2.5k Views Asked by At

When I try to find more details about the atomic operations in kernel, I found some thing strange. As I understand, when atomic operations are used on one number, then all this kind of operations from all threads will be serialized to launch on this number to keep the integrity. The following is a piece of my kernel code:

    if(atomic_cmpxchg(&A[ptr],0,-1) == -1)
        ptr = A[ptr + 3];

    //To delay
    uint k = 1000000;
    while(k--);

    A[ptr + 3] = newValue;

For the above code, suppose there are only two threads T1 and T2. As I understand, T1 and T2 will both execute the code snippet, but when they try to do the atomic_cmpxchg operation, T2 has to wait for T1 to finish (suppose T1 runs first). As I designed, when T1 read A[ptr], the old value of A[ptr] is 0, so it will be changed to -1 atomically. After that, because for T1, the condition is not satisfied, so T1 will go to the delay code directly and be delayed. Now it's time for T2 to work on A[ptr], because now A[ptr] has been set as -1, so the condition is satisfied for T2, so T2 will run to "ptr= A[ptr + 3];". But my problem is: because after T2 finish the condition judgment, it will execute "ptr= A[ptr + 3];" immediately, but T1 encounter a delay, so the value of A[ptr+3] has not been updated by T1 yet(because k is so big and the delay will be much long). So T2 will not read the up-to-date value of A[ptr+3] which is supposed to be newValue. But my experiment shows that no matter how big I set the k value, the result is always right, i.e. T2 can always read the right value (newValue) no matter how long latency T1 encounters. Can anyone help to look into this case? Many thanks.

1

There are 1 best solutions below

0
On
  1. The compiler is probably smart enough to figure out that your "delay" loop has no side effects and optimizes it away completely.
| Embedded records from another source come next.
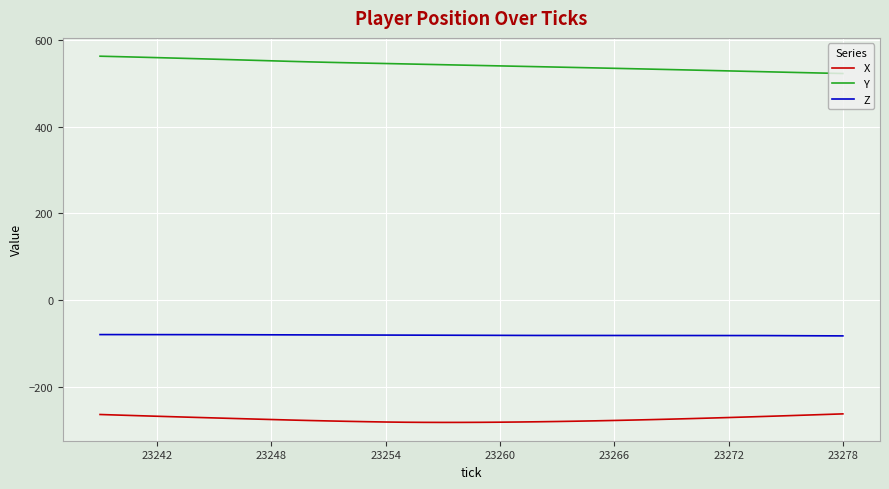

Which series has the largest total across all categories?

Y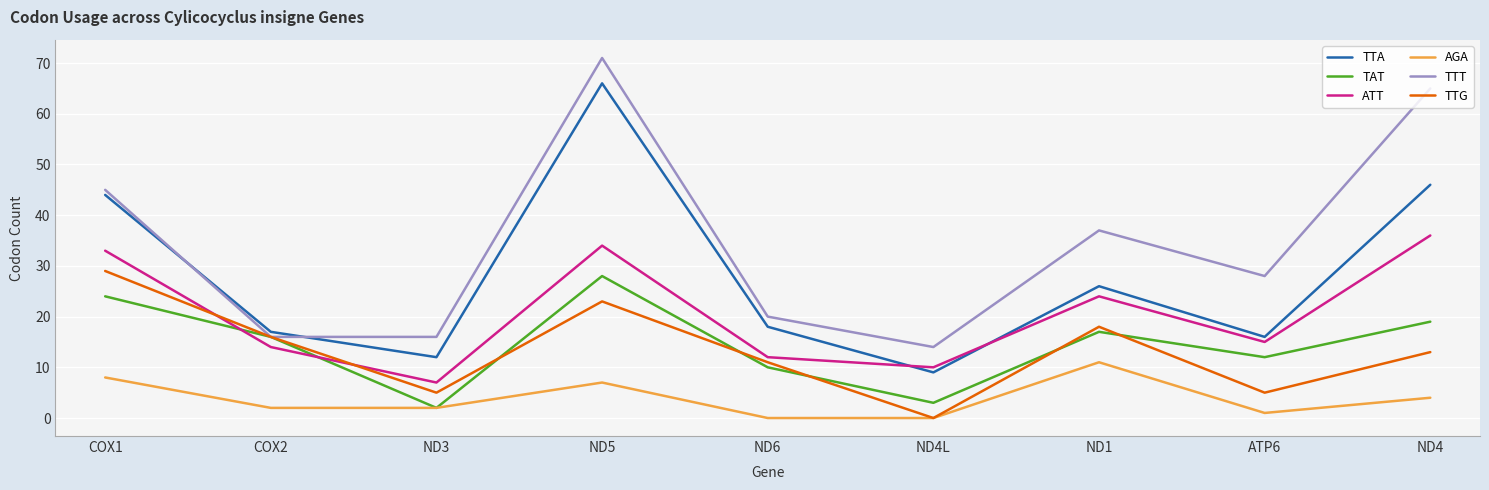

What is the difference between the second highest and second lowest values in the TTA series?

34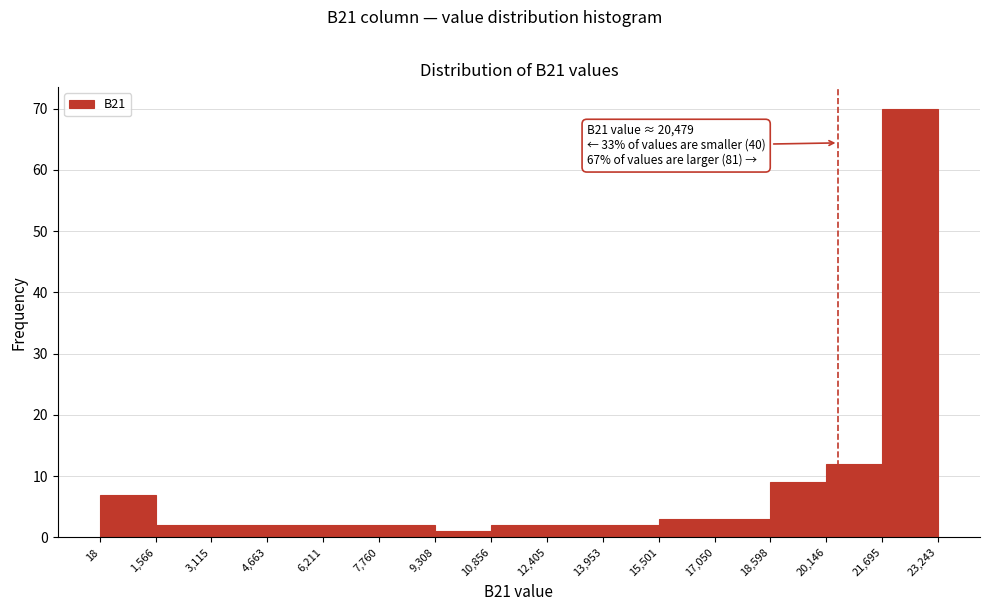

Which range on the x-axis has the tallest bar?

21,695 to 23,243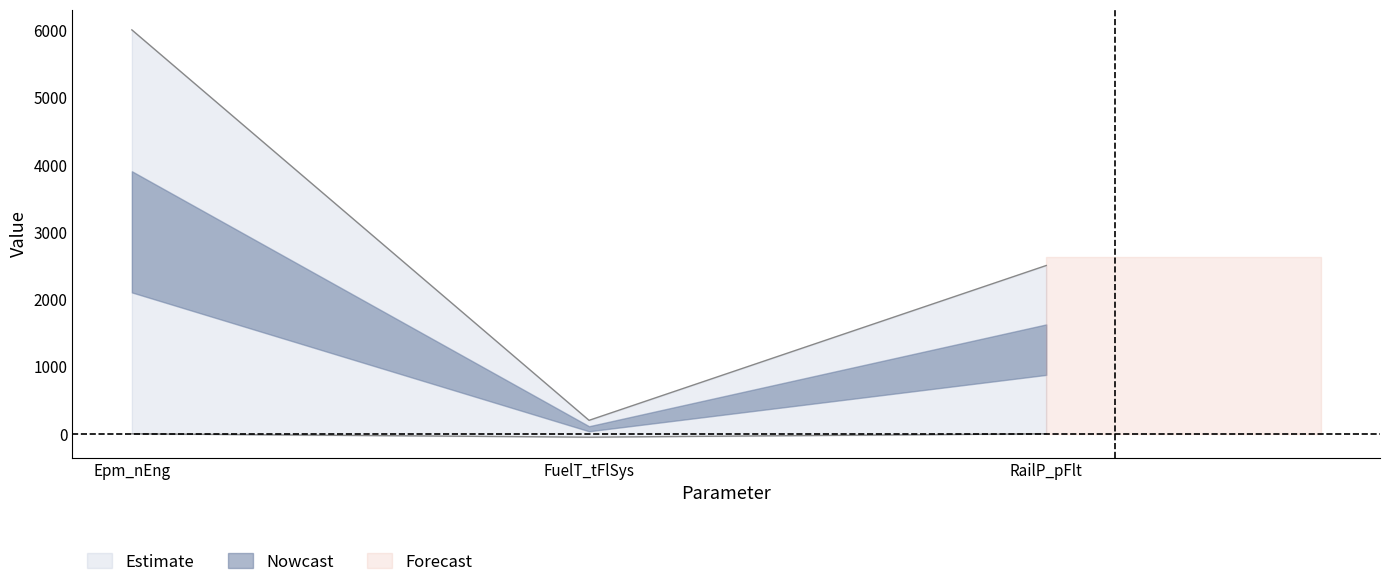

What is the label of the 1st point from the right?

RailP_pFlt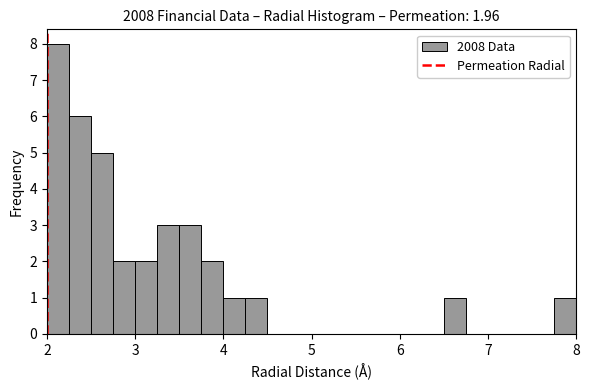

Read against the x-axis, roughly where is the centre of the tallest bar?

2.1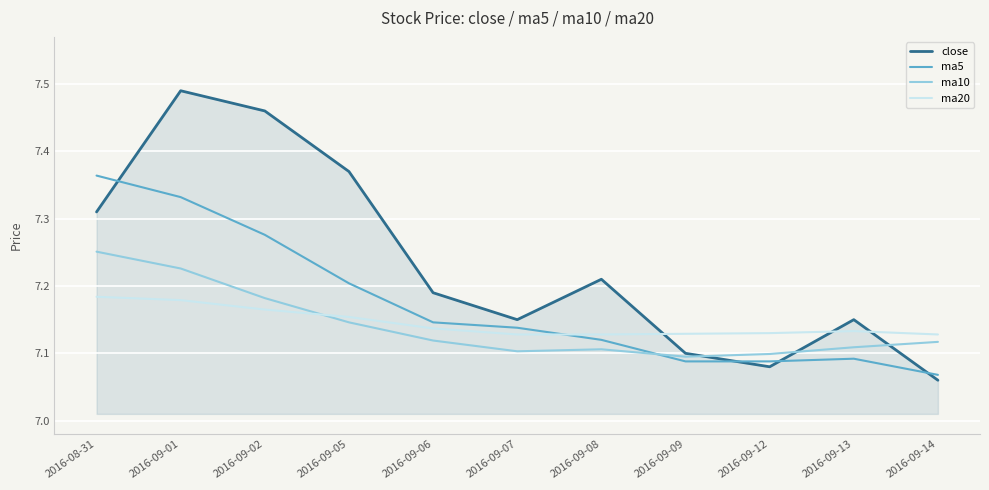

What position from the right is 2016-09-05?

8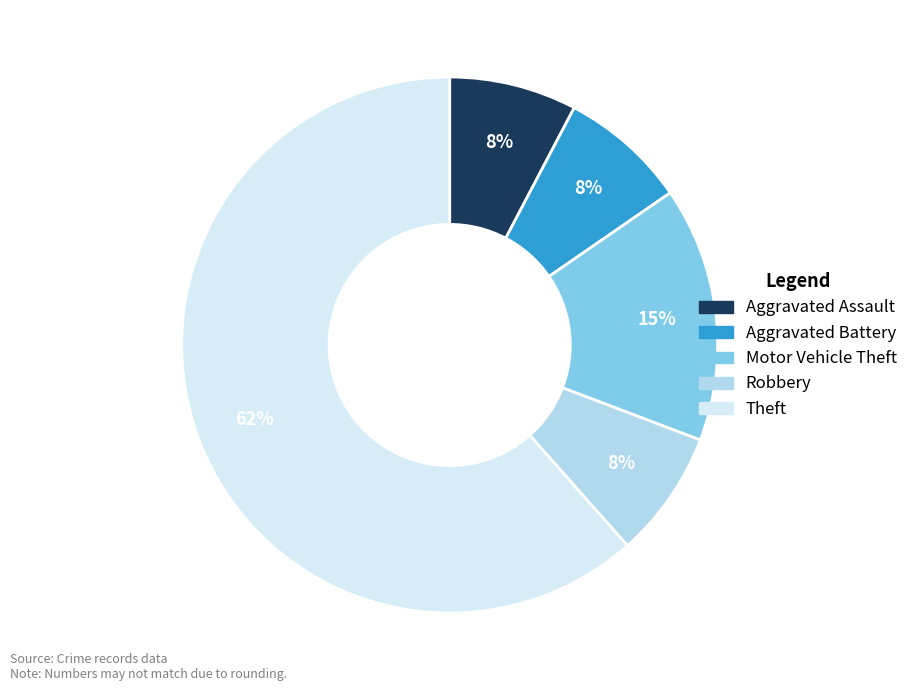

Is it true that Aggravated Battery is 8% of the pie?

True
  2. On GPUs, OpenCL work items from the same work group typically run in lock-step (to a certain degree at least, depending on the exact hardware). This means that both threads execute the same instruction at the same time. They basically share an instruction pointer. In case of divergent control flow, each thread remebers if it is currently active and only executes the current instruction if it is. Atomic operations are still serialized.